━━━ Information supplied

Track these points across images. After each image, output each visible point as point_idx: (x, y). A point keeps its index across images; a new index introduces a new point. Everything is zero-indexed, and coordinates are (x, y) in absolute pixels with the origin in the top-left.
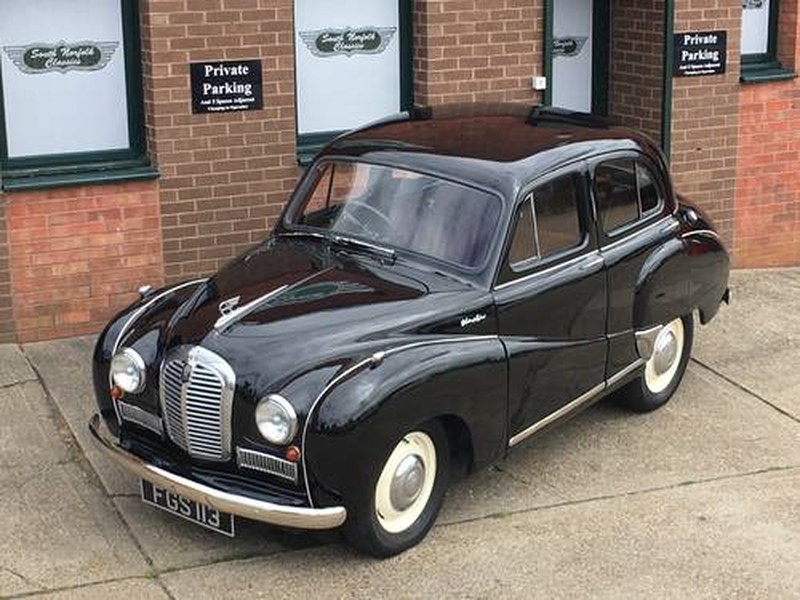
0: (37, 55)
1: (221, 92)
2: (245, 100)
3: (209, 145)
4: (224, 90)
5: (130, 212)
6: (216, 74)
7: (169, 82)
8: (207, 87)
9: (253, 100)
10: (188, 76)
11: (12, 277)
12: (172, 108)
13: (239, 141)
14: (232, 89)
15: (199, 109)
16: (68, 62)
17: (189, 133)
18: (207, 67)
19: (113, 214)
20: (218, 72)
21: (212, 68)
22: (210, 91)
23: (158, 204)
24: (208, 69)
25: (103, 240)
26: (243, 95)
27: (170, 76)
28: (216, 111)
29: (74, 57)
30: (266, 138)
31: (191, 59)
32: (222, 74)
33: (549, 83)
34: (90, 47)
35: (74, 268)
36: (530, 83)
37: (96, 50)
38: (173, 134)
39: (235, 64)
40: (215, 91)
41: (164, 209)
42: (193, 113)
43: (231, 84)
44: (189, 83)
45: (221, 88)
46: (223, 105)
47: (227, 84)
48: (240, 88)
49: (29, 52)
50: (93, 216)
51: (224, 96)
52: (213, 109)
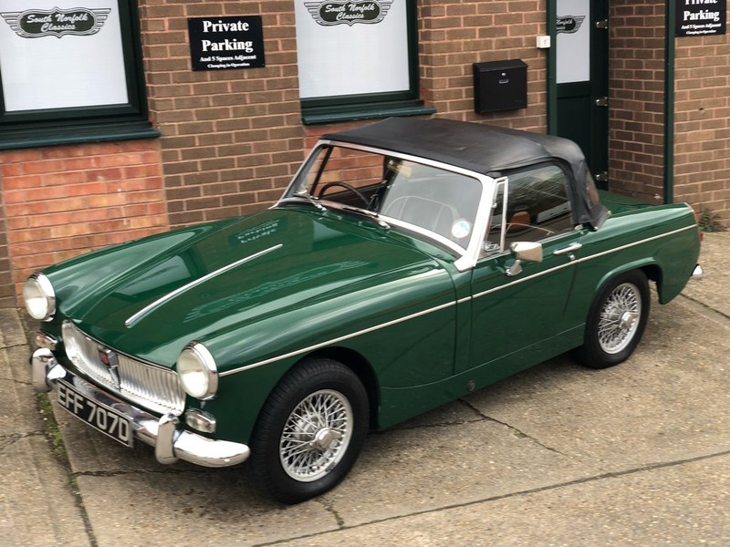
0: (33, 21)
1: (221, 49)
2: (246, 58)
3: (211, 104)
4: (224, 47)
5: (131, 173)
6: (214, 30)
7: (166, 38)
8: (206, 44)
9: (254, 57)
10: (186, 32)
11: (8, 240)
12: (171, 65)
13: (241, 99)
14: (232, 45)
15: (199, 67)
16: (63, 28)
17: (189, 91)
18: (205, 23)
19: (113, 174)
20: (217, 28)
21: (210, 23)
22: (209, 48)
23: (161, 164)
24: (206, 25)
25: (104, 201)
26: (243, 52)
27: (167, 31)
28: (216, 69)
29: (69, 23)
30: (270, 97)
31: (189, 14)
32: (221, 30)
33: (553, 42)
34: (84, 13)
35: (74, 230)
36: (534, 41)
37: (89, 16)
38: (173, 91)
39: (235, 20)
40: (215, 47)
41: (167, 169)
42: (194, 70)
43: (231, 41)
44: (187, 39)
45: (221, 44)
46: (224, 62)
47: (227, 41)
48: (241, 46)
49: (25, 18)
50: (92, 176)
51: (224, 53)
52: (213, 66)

━━━━━━

**Exercise**:
The answer should match the data above word for word, with no pictures in it.

**Solved exercise**:
Track these points across images. After each image, output each visible point as point_idx: (x, y). A point keeps its index across images; a new index introduces a new point. Everything is zero-indexed, and coordinates are (x, y) in absolute pixels with the origin in the top-left.
0: (37, 55)
1: (221, 92)
2: (245, 100)
3: (209, 145)
4: (224, 90)
5: (130, 212)
6: (216, 74)
7: (169, 82)
8: (207, 87)
9: (253, 100)
10: (188, 76)
11: (12, 277)
12: (172, 108)
13: (239, 141)
14: (232, 89)
15: (199, 109)
16: (68, 62)
17: (189, 133)
18: (207, 67)
19: (113, 214)
20: (218, 72)
21: (212, 68)
22: (210, 91)
23: (158, 204)
24: (208, 69)
25: (103, 240)
26: (243, 95)
27: (170, 76)
28: (216, 111)
29: (74, 57)
30: (266, 138)
31: (191, 59)
32: (222, 74)
33: (549, 83)
34: (90, 47)
35: (74, 268)
36: (530, 83)
37: (96, 50)
38: (173, 134)
39: (235, 64)
40: (215, 91)
41: (164, 209)
42: (193, 113)
43: (231, 84)
44: (189, 83)
45: (221, 88)
46: (223, 105)
47: (227, 84)
48: (240, 88)
49: (29, 52)
50: (93, 216)
51: (224, 96)
52: (213, 109)
0: (33, 21)
1: (221, 49)
2: (246, 58)
3: (211, 104)
4: (224, 47)
5: (131, 173)
6: (214, 30)
7: (166, 38)
8: (206, 44)
9: (254, 57)
10: (186, 32)
11: (8, 240)
12: (171, 65)
13: (241, 99)
14: (232, 45)
15: (199, 67)
16: (63, 28)
17: (189, 91)
18: (205, 23)
19: (113, 174)
20: (217, 28)
21: (210, 23)
22: (209, 48)
23: (161, 164)
24: (206, 25)
25: (104, 201)
26: (243, 52)
27: (167, 31)
28: (216, 69)
29: (69, 23)
30: (270, 97)
31: (189, 14)
32: (221, 30)
33: (553, 42)
34: (84, 13)
35: (74, 230)
36: (534, 41)
37: (89, 16)
38: (173, 91)
39: (235, 20)
40: (215, 47)
41: (167, 169)
42: (194, 70)
43: (231, 41)
44: (187, 39)
45: (221, 44)
46: (224, 62)
47: (227, 41)
48: (241, 46)
49: (25, 18)
50: (92, 176)
51: (224, 53)
52: (213, 66)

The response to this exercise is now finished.